Work item:
Search the listing for the string "pixels" and copy every line that contains it.

*** Material provided ***

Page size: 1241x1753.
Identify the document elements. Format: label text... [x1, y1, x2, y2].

***
*** Material provided ***

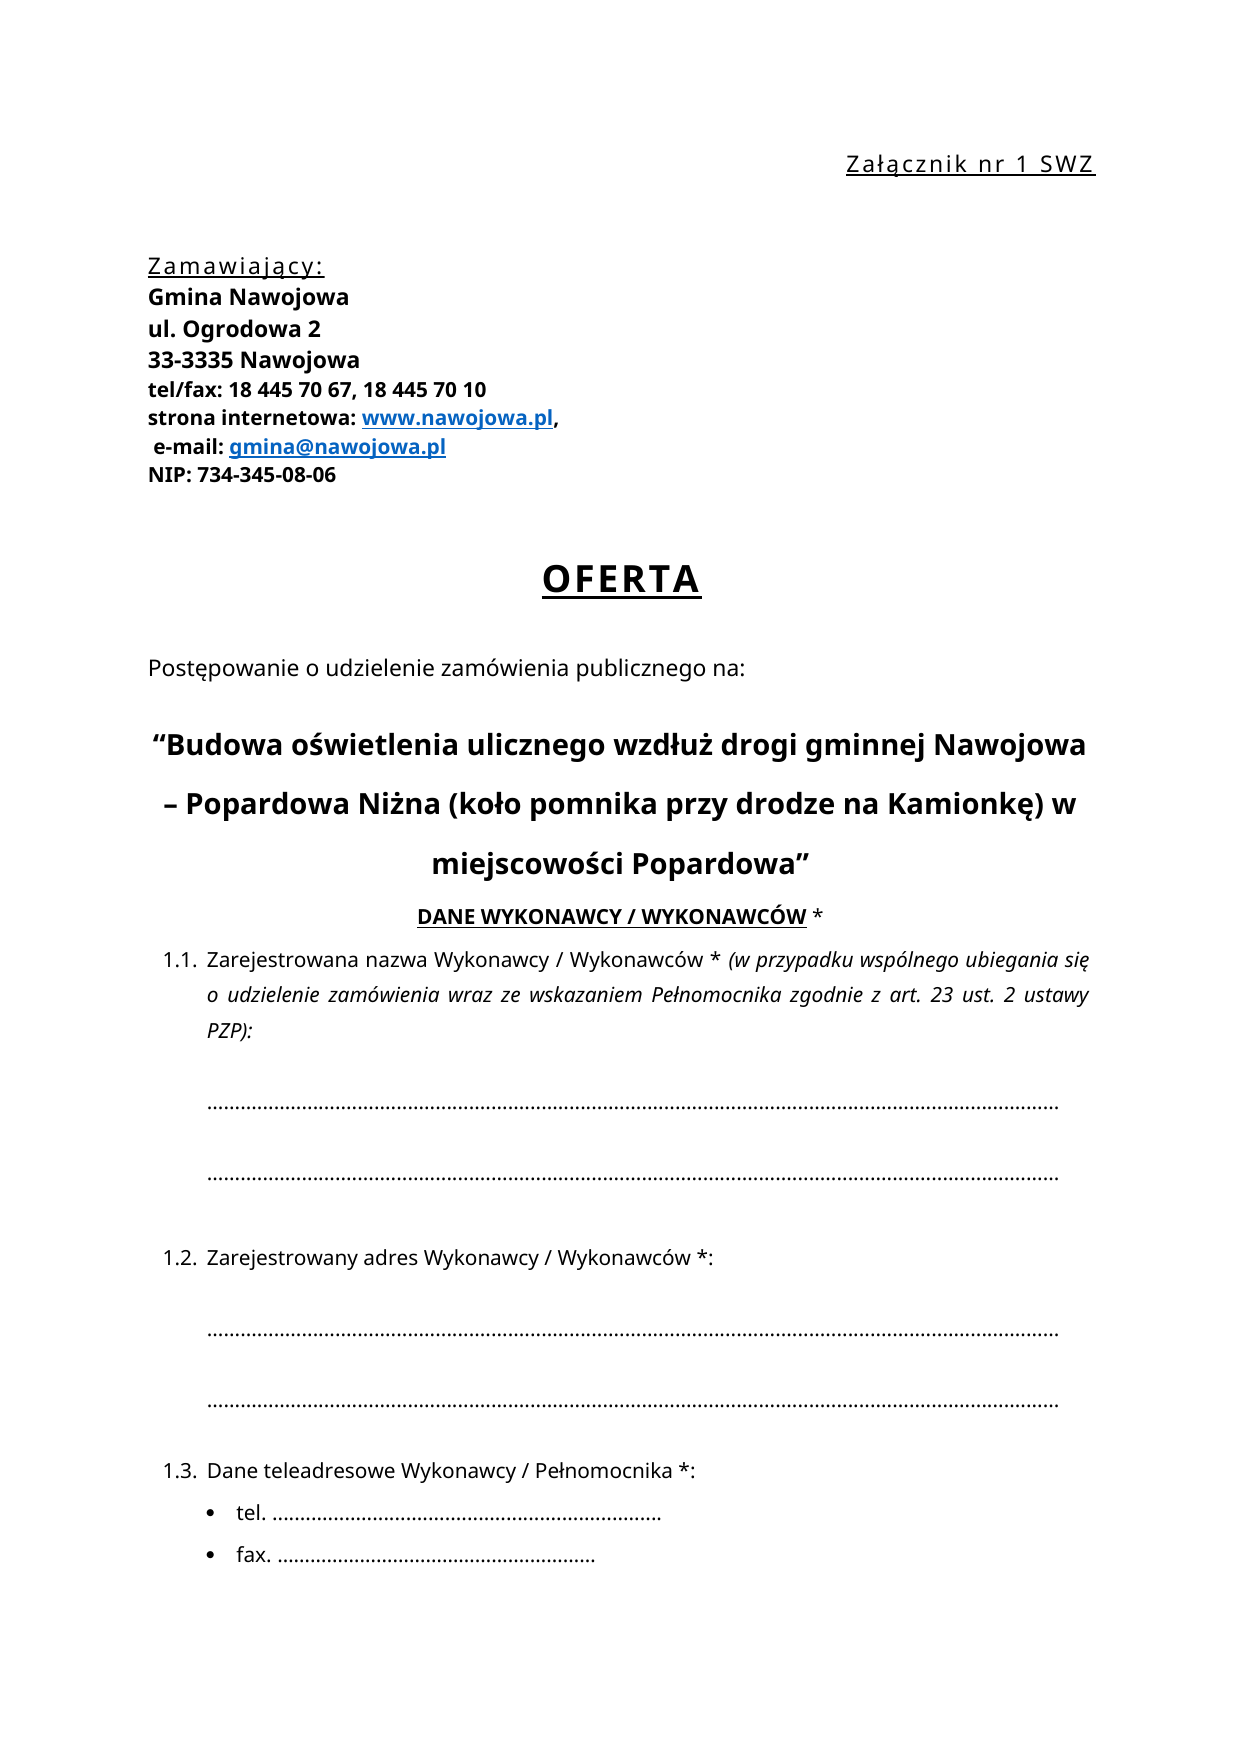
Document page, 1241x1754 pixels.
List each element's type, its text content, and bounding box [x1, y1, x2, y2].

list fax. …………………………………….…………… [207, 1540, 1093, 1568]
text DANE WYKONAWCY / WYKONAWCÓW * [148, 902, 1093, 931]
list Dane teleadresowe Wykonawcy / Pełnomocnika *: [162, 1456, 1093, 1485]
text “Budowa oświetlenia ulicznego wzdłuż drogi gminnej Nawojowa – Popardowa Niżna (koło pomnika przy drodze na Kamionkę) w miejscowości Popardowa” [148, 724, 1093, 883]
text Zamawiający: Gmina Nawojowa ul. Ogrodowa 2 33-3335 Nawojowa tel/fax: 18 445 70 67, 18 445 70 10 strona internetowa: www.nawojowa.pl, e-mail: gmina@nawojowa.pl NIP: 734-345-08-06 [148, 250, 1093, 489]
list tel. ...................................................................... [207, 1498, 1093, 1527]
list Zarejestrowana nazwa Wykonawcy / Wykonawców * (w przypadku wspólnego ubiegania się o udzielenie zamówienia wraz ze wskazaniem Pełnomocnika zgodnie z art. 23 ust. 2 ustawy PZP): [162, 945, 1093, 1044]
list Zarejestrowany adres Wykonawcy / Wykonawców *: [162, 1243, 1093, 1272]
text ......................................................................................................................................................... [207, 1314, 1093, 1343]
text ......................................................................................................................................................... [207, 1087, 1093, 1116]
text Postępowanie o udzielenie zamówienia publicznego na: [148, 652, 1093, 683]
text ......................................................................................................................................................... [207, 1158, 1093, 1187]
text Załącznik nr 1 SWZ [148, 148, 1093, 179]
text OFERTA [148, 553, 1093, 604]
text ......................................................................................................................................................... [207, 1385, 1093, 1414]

***
*** Material provided ***

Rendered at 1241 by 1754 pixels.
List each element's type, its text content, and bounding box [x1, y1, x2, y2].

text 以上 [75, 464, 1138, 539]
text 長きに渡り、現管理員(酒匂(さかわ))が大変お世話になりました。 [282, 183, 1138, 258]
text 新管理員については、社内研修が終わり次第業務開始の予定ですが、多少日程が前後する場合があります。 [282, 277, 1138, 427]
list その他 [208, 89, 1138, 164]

***

Result of this task:
Document page, 1241x1754 pixels.
Rendered at 1241 by 1754 pixels.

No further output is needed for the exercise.